WHAT YOU SHOULD DO: Transcribe all the data below exactly, leaving its pictures out.

DATA BLOCK:
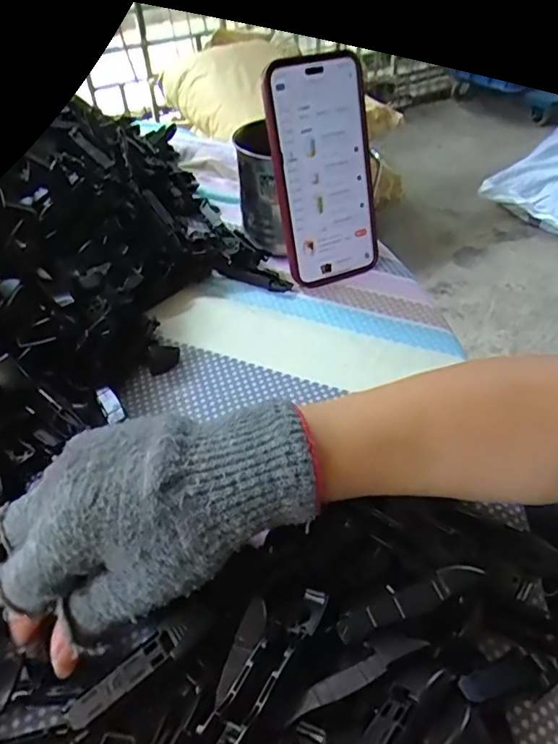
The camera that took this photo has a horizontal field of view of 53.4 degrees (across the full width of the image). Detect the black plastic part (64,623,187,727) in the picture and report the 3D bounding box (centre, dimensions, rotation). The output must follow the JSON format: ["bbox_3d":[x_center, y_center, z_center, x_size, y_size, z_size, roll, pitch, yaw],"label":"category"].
[{"bbox_3d":[-0.060,0.120,0.221,0.054,0.004,0.011,-37,53,-11],"label":"black plastic part"}]

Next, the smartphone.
[{"bbox_3d":[0.035,-0.147,0.411,0.073,0.156,0.015,-13,21,-10],"label":"smartphone"}]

TASK RESPONSE:
The camera that took this photo has a horizontal field of view of 53.4 degrees (across the full width of the image). Detect the black plastic part (64,623,187,727) in the picture and report the 3D bounding box (centre, dimensions, rotation). The output must follow the JSON format: ["bbox_3d":[x_center, y_center, z_center, x_size, y_size, z_size, roll, pitch, yaw],"label":"category"].
[{"bbox_3d":[-0.060,0.120,0.221,0.054,0.004,0.011,-37,53,-11],"label":"black plastic part"}]

Next, the smartphone.
[{"bbox_3d":[0.035,-0.147,0.411,0.073,0.156,0.015,-13,21,-10],"label":"smartphone"}]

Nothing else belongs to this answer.